In fact, the Ebola-affected area in Beni has seen a mix of different types of human mobility. In addition to a high volume of daily cross border movements with neighbouring countries, there are large communities of people displaced by insecurity. There are also frequent inter-provincial movements around the artisanal mining sites. The high volume and complex nature of human mobility around Beni heightens the vulnerability of disease transmission.

A UN helicopter on the ground in Iboko, DR Congo. Photo: IOM

Back in Equateur where its recent outbreak has been declared as over, Phase Two of IOM’s emergency response aims to shore up the gains made during the Ebola response, maintain heightened vigilance, learn from past mistakes and identify good practices for the future and help make the health system more resilient and therefore better able to handle any future outbreaks.

Surveillance will be maintained and ramped up to enable rapid detection of, and response to, any new cases of Ebola, including in neighbouring provinces and countries.

The Ministry and its partners will provide health services for the clinical management of Ebola survivors as well as social and psychological counselling for them and for the families of those who were infected in a bid to avoid any social stigma. They will strengthen infection prevention and control in targeted health facilities and in the community and will reinforce grassroots networks for promoting awareness of and taking action on Ebola and other contagious diseases.

Laboratory capacity will be maintained at a national and local level for the confirmation of possible cases.

Partners, who responded to the crisis, will prepare and conduct an After-Action Review and will ensure the transfer of resources and knowledge in order to build resilience. They will also finalize a national plan for health security and draft a resilience plan as well as improving food security in the health zones hit by Ebola and putting in place a logistics platform to facilitate a timely response to any future outbreaks.

“The consolidated effort in the stabilization phase is equally important. Reflecting on lessons learned from the immediate response to stabilize the situation and further strengthening response capacity is essential to building resilience” said Aki Yoshino, IOM’s Migration Health Programme Coordinator in the DRC.

IOM will also continue working closely with the Ministry of Health and WHO to put an international health regulation strategy in place, and help implement the strategy at the national and local levels to continue strengthening IHR core capacity at points of entry.

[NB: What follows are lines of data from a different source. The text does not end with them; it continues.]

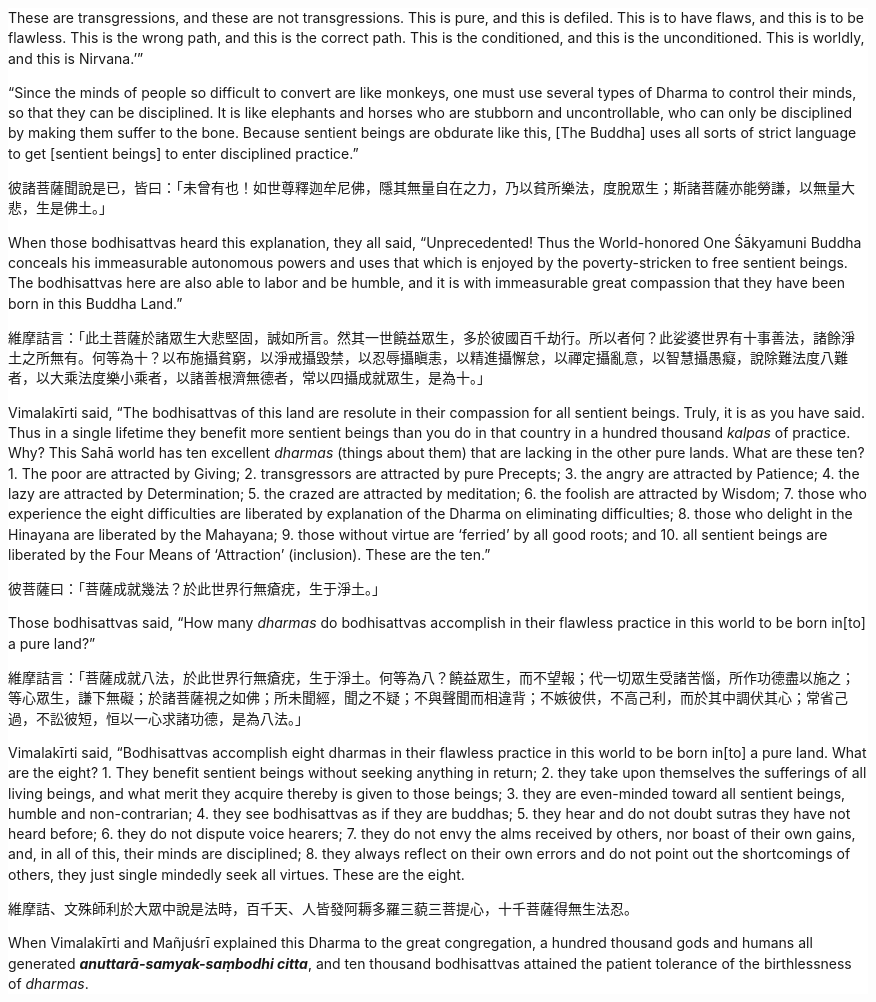 These are transgressions, and these are not transgressions. This is pure, and this is defiled. This is to have flaws, and this is to be flawless. This is the wrong path, and this is the correct path. This is the conditioned, and this is the unconditioned. This is worldly, and this is Nirvana.’”

“Since the minds of people so difficult to convert are like monkeys, one must use several types of Dharma to control their minds, so that they can be disciplined. It is like elephants and horses who are stubborn and uncontrollable, who can only be disciplined by making them suffer to the bone. Because sentient beings are obdurate like this, [The Buddha] uses all sorts of strict language to get [sentient beings] to enter disciplined practice.”

彼諸菩薩聞說是已，皆曰：「未曾有也！如世尊釋迦牟尼佛，隱其無量自在之力，乃以貧所樂法，度脫眾生；斯諸菩薩亦能勞謙，以無量大悲，生是佛土。」

When those bodhisattvas heard this explanation, they all said, “Unprecedented! Thus the World-honored One Śākyamuni Buddha conceals his immeasurable autonomous powers and uses that which is enjoyed by the poverty-stricken to free sentient beings. The bodhisattvas here are also able to labor and be humble, and it is with immeasurable great compassion that they have been born in this Buddha Land.”

維摩詰言：「此土菩薩於諸眾生大悲堅固，誠如所言。然其一世饒益眾生，多於彼國百千劫行。所以者何？此娑婆世界有十事善法，諸餘淨土之所無有。何等為十？以布施攝貧窮，以淨戒攝毀禁，以忍辱攝瞋恚，以精進攝懈怠，以禪定攝亂意，以智慧攝愚癡，說除難法度八難者，以大乘法度樂小乘者，以諸善根濟無德者，常以四攝成就眾生，是為十。」

Vimalakīrti said, “The bodhisattvas of this land are resolute in their compassion for all sentient beings. Truly, it is as you have said. Thus in a single lifetime they benefit more sentient beings than you do in that country in a hundred thousand *kalpas* of practice. Why? This Sahā world has ten excellent *dharmas* (things about them) that are lacking in the other pure lands. What are these ten?1. The poor are attracted by Giving; 2. transgressors are attracted by pure Precepts; 3. the angry are attracted by Patience; 4. the lazy are attracted by Determination; 5. the crazed are attracted by meditation; 6. the foolish are attracted by Wisdom; 7. those who experience the eight difficulties are liberated by explanation of the Dharma on eliminating difficulties; 8. those who delight in the Hinayana are liberated by the Mahayana; 9. those without virtue are ‘ferried’ by all good roots; and 10. all sentient beings are liberated by the Four Means of ‘Attraction’ (inclusion). These are the ten.”

彼菩薩曰：「菩薩成就幾法？於此世界行無瘡疣，生于淨土。」

Those bodhisattvas said, “How many *dharmas* do bodhisattvas accomplish in their flawless practice in this world to be born in[to] a pure land?”

維摩詰言：「菩薩成就八法，於此世界行無瘡疣，生于淨土。何等為八？饒益眾生，而不望報；代一切眾生受諸苦惱，所作功德盡以施之；等心眾生，謙下無礙；於諸菩薩視之如佛；所未聞經，聞之不疑；不與聲聞而相違背；不嫉彼供，不高己利，而於其中調伏其心；常省己過，不訟彼短，恒以一心求諸功德，是為八法。」

Vimalakīrti said, “Bodhisattvas accomplish eight dharmas in their flawless practice in this world to be born in[to] a pure land. What are the eight? 1. They benefit sentient beings without seeking anything in return; 2. they take upon themselves the sufferings of all living beings, and what merit they acquire thereby is given to those beings; 3. they are even-minded toward all sentient beings, humble and non-contrarian; 4. they see bodhisattvas as if they are buddhas; 5. they hear and do not doubt sutras they have not heard before; 6. they do not dispute voice hearers; 7. they do not envy the alms received by others, nor boast of their own gains, and, in all of this, their minds are disciplined; 8. they always reflect on their own errors and do not point out the shortcomings of others, they just single mindedly seek all virtues. These are the eight.

維摩詰、文殊師利於大眾中說是法時，百千天、人皆發阿耨多羅三藐三菩提心，十千菩薩得無生法忍。

When Vimalakīrti and Mañjuśrī explained this Dharma to the great congregation, a hundred thousand gods and humans all generated ***anuttarā-samyak-saṃbodhi citta***, and ten thousand bodhisattvas attained the patient tolerance of the birthlessness of *dharmas*.
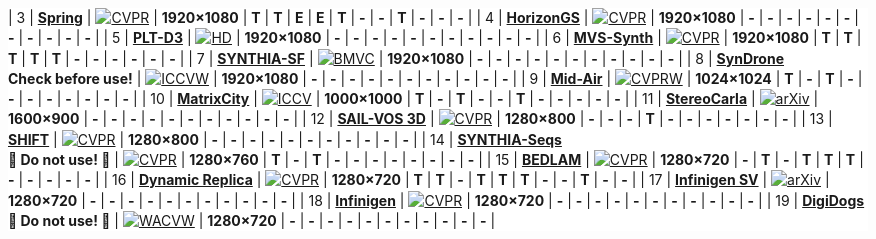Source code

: | 3 | **[Spring](https://spring-benchmark.org/)** | [![CVPR](https://img.shields.io/badge/2023-CVPR-1e407f)](https://openaccess.thecvf.com/content/CVPR2023/html/Mehl_Spring_A_High-Resolution_High-Detail_Dataset_and_Benchmark_for_Scene_Flow_CVPR_2023_paper.html) | **1920×1080** | **T** | **T** | **E** | **E** | **T** | **-** | **-** | **T** | **-** | **-** | **-** |
| 4 | **[HorizonGS](https://city-super.github.io/horizon-gs/)** | [![CVPR](https://img.shields.io/badge/2025-CVPR-1e407f)](https://openaccess.thecvf.com/content/CVPR2025/html/Jiang_Horizon-GS_Unified_3D_Gaussian_Splatting_for_Large-Scale_Aerial-to-Ground_Scenes_CVPR_2025_paper.html) | **1920×1080** | **-** | **-** | **-** | **-** | **-** | **-** | **-** | **-** | **-** | **-** | **-** |
| 5 | **[PLT-D3](https://doi.org/10.7910/DVN/36SQKM)** | [![HD](https://img.shields.io/badge/2024-HD-c55b28)](https://arxiv.org/abs/2406.07667) | **1920×1080** | **-** | **-** | **-** | **-** | **-** | **-** | **-** | **-** | **-** | **-** | **-** |
| 6 | **[MVS-Synth](https://phuang17.github.io/DeepMVS/mvs-synth.html)** | [![CVPR](https://img.shields.io/badge/2018-CVPR-1e407f)](https://openaccess.thecvf.com/content_cvpr_2018/html/Huang_DeepMVS_Learning_Multi-View_CVPR_2018_paper.html) | **1920×1080** | **T** | **T** | **T** | **T** | **T** | **-** | **-** | **-** | **-** | **-** | **-** |
| 7 | **[SYNTHIA-SF](https://synthia-dataset.net/)** | [![BMVC](https://img.shields.io/badge/2017-BMVC-555676)](https://bmva-archive.org.uk/bmvc/2017/papers/paper087/index.html) | **1920×1080** | **-** | **-** | **-** | **-** | **-** | **-** | **-** | **-** | **-** | **-** | **-** |
| 8 | **[SynDrone](https://github.com/LTTM/Syndrone)<br />Check&nbsp;before&nbsp;use!** | [![ICCVW](https://img.shields.io/badge/2023-ICCVW-fcb900)](https://openaccess.thecvf.com/content/ICCV2023W/WiCV/html/Rizzoli_SynDrone_-_Multi-Modal_UAV_Dataset_for_Urban_Scenarios_ICCVW_2023_paper.html) | **1920×1080** | **-** | **-** | **-** | **-** | **-** | **-** | **-** | **-** | **-** | **-** | **-** |
| 9 | **[Mid-Air](https://midair.ulg.ac.be/)** | [![CVPRW](https://img.shields.io/badge/2019-CVPRW-1e407f)](https://openaccess.thecvf.com/content_CVPRW_2019/html/UAVision/Fonder_Mid-Air_A_Multi-Modal_Dataset_for_Extremely_Low_Altitude_Drone_Flights_CVPRW_2019_paper.html) | **1024×1024** | **T** | **-** | **T** | **-** | **-** | **-** | **-** | **-** | **-** | **-** | **-** |
| 10 | **[MatrixCity](https://city-super.github.io/matrixcity/)** | [![ICCV](https://img.shields.io/badge/2023-ICCV-fcb900)](https://openaccess.thecvf.com/content/ICCV2023/html/Li_MatrixCity_A_Large-scale_City_Dataset_for_City-scale_Neural_Rendering_and_ICCV_2023_paper.html) | **1000×1000** | **T** | **-** | **T** | **-** | **-** | **T** | **-** | **-** | **-** | **-** | **-** |
| 11 | **[StereoCarla](https://xiandaguo.net/StereoCarla/)** | [![arXiv](https://img.shields.io/badge/2025-arXiv-b31b1b)](https://arxiv.org/abs/2509.12683) | **1600×900** | **-** | **-** | **-** | **-** | **-** | **-** | **-** | **-** | **-** | **-** | **-** |
| 12 | **[SAIL-VOS 3D](https://sailvos.web.illinois.edu/_site/_site/index.html)** | [![CVPR](https://img.shields.io/badge/2021-CVPR-1e407f)](https://openaccess.thecvf.com/content/CVPR2021/html/Hu_SAIL-VOS_3D_A_Synthetic_Dataset_and_Baselines_for_Object_Detection_CVPR_2021_paper.html) | **1280×800** | **-** | **-** | **-** | **T** | **-** | **-** | **-** | **-** | **-** | **-** | **-** |
| 13 | **[SHIFT](https://github.com/SysCV/shift-dev)** | [![CVPR](https://img.shields.io/badge/2022-CVPR-1e407f)](https://openaccess.thecvf.com/content/CVPR2022/html/Sun_SHIFT_A_Synthetic_Driving_Dataset_for_Continuous_Multi-Task_Domain_Adaptation_CVPR_2022_paper.html) | **1280×800** | **-** | **-** | **-** | **-** | **-** | **-** | **-** | **-** | **-** | **-** | **-** |
| 14 | **[SYNTHIA-Seqs](https://synthia-dataset.net/)<br />🚫&nbsp;Do&nbsp;not&nbsp;use!&nbsp;🚫** | [![CVPR](https://img.shields.io/badge/2016-CVPR-1e407f)](https://openaccess.thecvf.com/content_cvpr_2016/html/Ros_The_SYNTHIA_Dataset_CVPR_2016_paper.html) | **1280×760** | **T** | **-** | **T** | **-** | **-** | **-** | **-** | **-** | **-** | **-** | **-** |
| 15 | **[BEDLAM](https://bedlam.is.tue.mpg.de/)** | [![CVPR](https://img.shields.io/badge/2023-CVPR-1e407f)](https://openaccess.thecvf.com/content/CVPR2023/html/Black_BEDLAM_A_Synthetic_Dataset_of_Bodies_Exhibiting_Detailed_Lifelike_Animated_CVPR_2023_paper.html) | **1280×720** | **-** | **T** | **-** | **T** | **T** | **T** | **-** | **-** | **-** | **-** | **-** |
| 16 | **[Dynamic Replica](https://dynamic-stereo.github.io/)** | [![CVPR](https://img.shields.io/badge/2023-CVPR-1e407f)](https://openaccess.thecvf.com/content/CVPR2023/html/Karaev_DynamicStereo_Consistent_Dynamic_Depth_From_Stereo_Videos_CVPR_2023_paper.html) | **1280×720** | **T** | **T** | **-** | **T** | **T** | **T** | **-** | **-** | **T** | **-** | **-** |
| 17 | **[Infinigen SV](https://tomtomtommi.github.io/BiDAVideo/)** | [![arXiv](https://img.shields.io/badge/2024-arXiv-b31b1b)](https://arxiv.org/abs/2409.20283) | **1280×720** | **-** | **-** | **-** | **-** | **-** | **-** | **-** | **-** | **-** | **-** | **-** |
| 18 | **[Infinigen](https://infinigen.org/)** | [![CVPR](https://img.shields.io/badge/2023-CVPR-1e407f)](https://openaccess.thecvf.com/content/CVPR2023/html/Raistrick_Infinite_Photorealistic_Worlds_Using_Procedural_Generation_CVPR_2023_paper.html) | **1280×720** | **-** | **-** | **-** | **-** | **-** | **-** | **-** | **-** | **-** | **-** | **-** |
| 19 | **[DigiDogs](https://cvssp.org/data/DigiDogs/)<br />🚫&nbsp;Do&nbsp;not&nbsp;use!&nbsp;🚫** | [![WACVW](https://img.shields.io/badge/2024-WACVW-2e0094)](https://openaccess.thecvf.com/content/WACV2024W/CV4Smalls/html/Shooter_DigiDogs_Single-View_3D_Pose_Estimation_of_Dogs_Using_Synthetic_Training_WACVW_2024_paper.html) | **1280×720** | **-** | **-** | **-** | **-** | **-** | **-** | **-** | **-** | **-** | **-** | **-** |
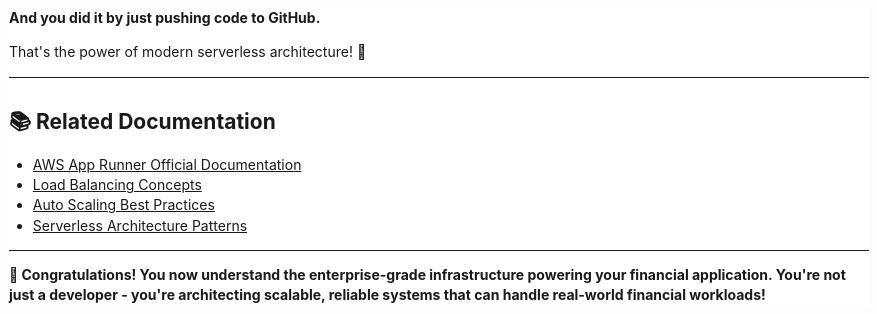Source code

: **And you did it by just pushing code to GitHub.**

That's the power of modern serverless architecture! 🎯

---

## 📚 **Related Documentation**

- [AWS App Runner Official Documentation](https://docs.aws.amazon.com/apprunner/)
- [Load Balancing Concepts](https://aws.amazon.com/what-is/load-balancing/)
- [Auto Scaling Best Practices](https://docs.aws.amazon.com/autoscaling/)
- [Serverless Architecture Patterns](https://aws.amazon.com/serverless/)

---

**🎉 Congratulations! You now understand the enterprise-grade infrastructure powering your financial application. You're not just a developer - you're architecting scalable, reliable systems that can handle real-world financial workloads!**
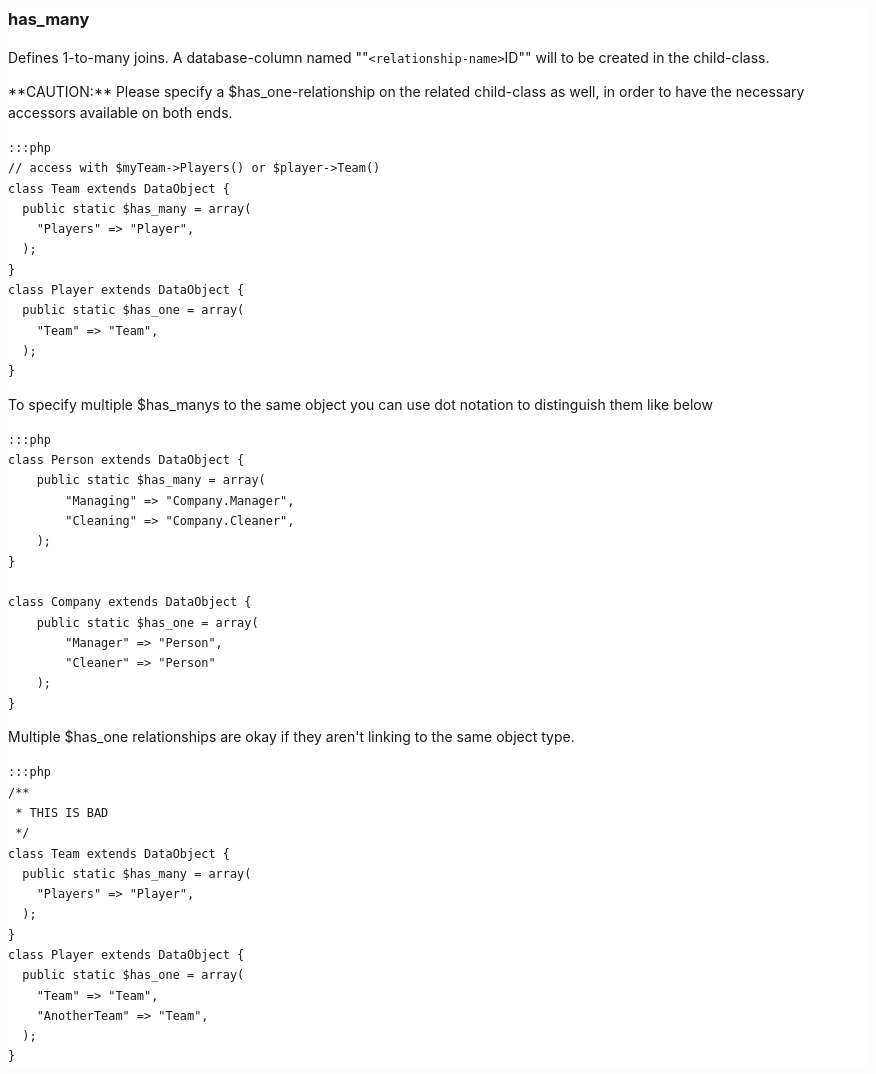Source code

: ### has_many

Defines 1-to-many joins. A database-column named ""`<relationship-name>`ID"" will to be created in the child-class.

<div class="warning" markdown='1'>
**CAUTION:** Please specify a $has_one-relationship on the related child-class as well, in order to have the necessary
accessors available on both ends.
</div>

	:::php
	// access with $myTeam->Players() or $player->Team()
	class Team extends DataObject {
	  public static $has_many = array(
	    "Players" => "Player",
	  );
	}
	class Player extends DataObject {
	  public static $has_one = array(
	    "Team" => "Team",
	  );
	}


To specify multiple $has_manys to the same object you can use dot notation to distinguish them like below

	:::php
	class Person extends DataObject {
		public static $has_many = array(
			"Managing" => "Company.Manager",
			"Cleaning" => "Company.Cleaner",
		);
	}
	
	class Company extends DataObject {
		public static $has_one = array(
			"Manager" => "Person",
			"Cleaner" => "Person"
		);
	}


Multiple $has_one relationships are okay if they aren't linking to the same object type.

	:::php
	/**
	 * THIS IS BAD
	 */
	class Team extends DataObject {
	  public static $has_many = array(
	    "Players" => "Player",
	  );
	}
	class Player extends DataObject {
	  public static $has_one = array(
	    "Team" => "Team",
	    "AnotherTeam" => "Team",
	  );
	}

“In the next three months, IOM will also support the Health Ministry to facilitate cross border coordination activities with Central African Republic and Republic of the Congo to strengthen information sharing and preparedness and response capacity to manage cross border mobility in the event of a public health emergency,” Yoshino added.

The UN Migration Agency has been seeking to raise USD 4.5 million to continue and expand its work in the fight against Ebola. It has, so far, raised just over half the target sum, with Japan contributing USD 1 million, the WHO USD 0.8 million and the European Civil Protection and Humanitarian Aid Operations (ECHO) EUR 0.5 million.